Subject: Re: AW: Recursive grep (where is limfree defined?)
To: None <current-users@NetBSD.ORG>
From: der Mouse <mouse@Collatz.McRCIM.McGill.EDU>
List: current-users
Date: 02/02/1996 08:45:53
> The whole matter might be moot, however.  I have been trying to crash
> grep (rgrep, without the -a argument) on large binary files, and I
> can't do it.  The largest binary file that I have on my system is a
> 30M gzipped dump file, and grep happily searches through that without
> problems.  In fact, it searches through the whole directory tree
> containing 170M of similar files.

> Maybe I am just lucky, or maybe grep isn't as broken as people think.

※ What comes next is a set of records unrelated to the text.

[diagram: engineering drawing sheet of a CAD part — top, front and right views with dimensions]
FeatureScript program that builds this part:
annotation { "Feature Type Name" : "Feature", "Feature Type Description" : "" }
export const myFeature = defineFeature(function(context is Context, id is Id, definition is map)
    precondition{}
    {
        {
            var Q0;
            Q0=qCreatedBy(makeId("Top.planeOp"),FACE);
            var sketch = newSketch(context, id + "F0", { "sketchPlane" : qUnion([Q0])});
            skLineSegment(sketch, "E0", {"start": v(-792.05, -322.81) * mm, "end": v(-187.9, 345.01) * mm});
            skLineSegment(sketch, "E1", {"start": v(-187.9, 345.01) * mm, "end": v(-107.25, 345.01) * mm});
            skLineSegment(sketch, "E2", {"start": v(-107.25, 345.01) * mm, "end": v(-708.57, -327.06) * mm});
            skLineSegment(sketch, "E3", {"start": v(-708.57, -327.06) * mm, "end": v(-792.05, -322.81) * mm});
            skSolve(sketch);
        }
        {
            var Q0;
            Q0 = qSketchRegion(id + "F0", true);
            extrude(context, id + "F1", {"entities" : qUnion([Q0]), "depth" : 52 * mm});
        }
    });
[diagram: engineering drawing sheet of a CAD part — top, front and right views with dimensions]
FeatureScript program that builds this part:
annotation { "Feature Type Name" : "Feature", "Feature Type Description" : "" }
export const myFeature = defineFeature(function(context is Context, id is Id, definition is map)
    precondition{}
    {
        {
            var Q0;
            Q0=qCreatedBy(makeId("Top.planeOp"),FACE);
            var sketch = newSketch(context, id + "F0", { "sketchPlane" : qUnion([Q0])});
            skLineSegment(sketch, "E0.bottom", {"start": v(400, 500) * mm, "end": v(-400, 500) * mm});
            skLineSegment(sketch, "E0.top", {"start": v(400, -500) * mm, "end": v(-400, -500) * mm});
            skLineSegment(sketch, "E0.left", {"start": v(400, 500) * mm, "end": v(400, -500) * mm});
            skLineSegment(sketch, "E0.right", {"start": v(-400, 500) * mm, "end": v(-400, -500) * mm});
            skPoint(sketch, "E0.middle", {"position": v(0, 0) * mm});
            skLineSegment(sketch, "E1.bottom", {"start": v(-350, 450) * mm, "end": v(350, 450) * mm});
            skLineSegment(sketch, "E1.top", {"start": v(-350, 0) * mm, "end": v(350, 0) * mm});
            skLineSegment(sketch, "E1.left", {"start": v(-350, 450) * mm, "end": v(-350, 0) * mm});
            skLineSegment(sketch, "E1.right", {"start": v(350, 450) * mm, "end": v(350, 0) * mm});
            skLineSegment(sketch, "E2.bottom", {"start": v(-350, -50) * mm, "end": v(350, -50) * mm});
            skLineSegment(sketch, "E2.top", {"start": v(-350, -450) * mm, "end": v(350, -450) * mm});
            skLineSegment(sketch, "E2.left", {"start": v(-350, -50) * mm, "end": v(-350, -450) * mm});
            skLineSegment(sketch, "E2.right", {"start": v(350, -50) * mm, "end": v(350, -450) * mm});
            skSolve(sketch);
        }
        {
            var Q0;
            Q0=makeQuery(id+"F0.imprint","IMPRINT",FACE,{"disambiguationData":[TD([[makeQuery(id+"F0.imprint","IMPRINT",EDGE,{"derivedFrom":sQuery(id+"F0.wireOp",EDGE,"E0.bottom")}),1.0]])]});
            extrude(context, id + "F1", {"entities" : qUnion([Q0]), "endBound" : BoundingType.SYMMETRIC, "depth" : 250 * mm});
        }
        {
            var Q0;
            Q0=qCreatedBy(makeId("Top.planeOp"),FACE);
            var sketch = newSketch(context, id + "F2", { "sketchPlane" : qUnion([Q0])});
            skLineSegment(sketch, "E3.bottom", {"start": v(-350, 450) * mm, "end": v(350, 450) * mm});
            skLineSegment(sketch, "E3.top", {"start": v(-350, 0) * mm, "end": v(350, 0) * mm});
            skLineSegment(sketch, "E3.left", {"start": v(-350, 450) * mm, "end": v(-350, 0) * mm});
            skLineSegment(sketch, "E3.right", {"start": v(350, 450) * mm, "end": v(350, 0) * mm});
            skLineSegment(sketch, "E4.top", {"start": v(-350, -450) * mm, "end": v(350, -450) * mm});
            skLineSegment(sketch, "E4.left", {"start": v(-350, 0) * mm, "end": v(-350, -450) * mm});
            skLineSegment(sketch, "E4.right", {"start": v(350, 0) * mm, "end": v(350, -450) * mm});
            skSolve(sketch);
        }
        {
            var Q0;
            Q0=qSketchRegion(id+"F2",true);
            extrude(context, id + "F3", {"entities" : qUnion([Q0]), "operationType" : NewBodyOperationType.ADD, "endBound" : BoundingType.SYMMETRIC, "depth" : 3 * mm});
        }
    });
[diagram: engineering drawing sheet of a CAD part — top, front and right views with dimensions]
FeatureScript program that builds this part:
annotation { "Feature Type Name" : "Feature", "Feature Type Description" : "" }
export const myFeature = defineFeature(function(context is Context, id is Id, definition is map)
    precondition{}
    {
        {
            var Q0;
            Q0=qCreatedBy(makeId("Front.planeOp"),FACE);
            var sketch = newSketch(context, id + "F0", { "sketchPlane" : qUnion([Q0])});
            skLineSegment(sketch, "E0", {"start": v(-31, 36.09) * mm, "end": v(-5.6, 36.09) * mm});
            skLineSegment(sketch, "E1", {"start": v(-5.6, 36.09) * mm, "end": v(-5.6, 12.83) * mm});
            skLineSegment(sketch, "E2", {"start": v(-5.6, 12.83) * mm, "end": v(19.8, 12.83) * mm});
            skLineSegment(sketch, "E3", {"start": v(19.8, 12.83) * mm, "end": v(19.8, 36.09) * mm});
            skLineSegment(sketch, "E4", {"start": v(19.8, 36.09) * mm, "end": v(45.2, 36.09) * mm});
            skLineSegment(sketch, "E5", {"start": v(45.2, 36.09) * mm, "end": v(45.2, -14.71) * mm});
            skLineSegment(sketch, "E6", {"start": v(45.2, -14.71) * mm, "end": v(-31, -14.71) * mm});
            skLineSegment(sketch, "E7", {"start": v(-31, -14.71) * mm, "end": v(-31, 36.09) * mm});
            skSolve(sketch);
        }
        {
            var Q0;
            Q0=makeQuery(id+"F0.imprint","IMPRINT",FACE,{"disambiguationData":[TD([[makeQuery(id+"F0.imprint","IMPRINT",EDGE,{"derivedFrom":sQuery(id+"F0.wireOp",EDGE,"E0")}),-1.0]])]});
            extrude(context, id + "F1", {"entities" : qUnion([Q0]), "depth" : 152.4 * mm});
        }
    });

I think you may be lucky.  Try cloning that tree and running each file
through tr to delete every newline, then try it again.  I just now
tried an experiment:

	[Daily-Planet] 143> cd /usr/src
	[Daily-Planet] 144> tar cf - [a-z]* | gzip --fast | tr -d \\n > .foo &
...wait until .foo is up to about 25 megabytes...
	[Daily-Planet] 145> grep SUBDIR Makefile lib/Makefile
	Makefile:SUBDIR+= lib include bin libexec sbin usr.bin usr.sbin share games
	Makefile:SUBDIR+= gnu
	Makefile:SUBDIR+= sys
	Makefile:SUBDIR+= domestic
	Makefile:SUBDIR+= regress
	lib/Makefile:SUBDIR=	csu libarch libc libcompat libcrypt libcurses libedit libkvm libl \
	[Daily-Planet] 146> grep SUBDIR Makefile .foo lib/Makefile
	Makefile:SUBDIR+= lib include bin libexec sbin usr.bin usr.sbin share games
	Makefile:SUBDIR+= gnu
	Makefile:SUBDIR+= sys
	Makefile:SUBDIR+= domestic
	Makefile:SUBDIR+= regress
	grep: memory exhausted
	[Daily-Planet] 147> 

Note that it did not find SUBDIR in lib/Makefile the second time, which
counts as broken in the original context - using grep with find|xargs
to search an entire hierarchy, where there almost certainly will be
more filenames after the putative problem file.

As for being lucky, not much luck is needed.  Assuming gzip's output is
high-entropy (which is the goal of any compression program), it will
contain a newline approximately every 256 bytes, average.  Runs of more
than, say, 64K without a newline will be extremely rare.  And grep
doesn't get upset until well above that, unless you're quite short of
virtual memory.

This isn't much of a danger with gzip output, because it tends to be
fairly random and thus has a reasonable density of newlines.  But if
you have files generated some way that makes them very newline-sparse,
this can be a problem.

					der Mouse

			    mouse@collatz.mcrcim.mcgill.edu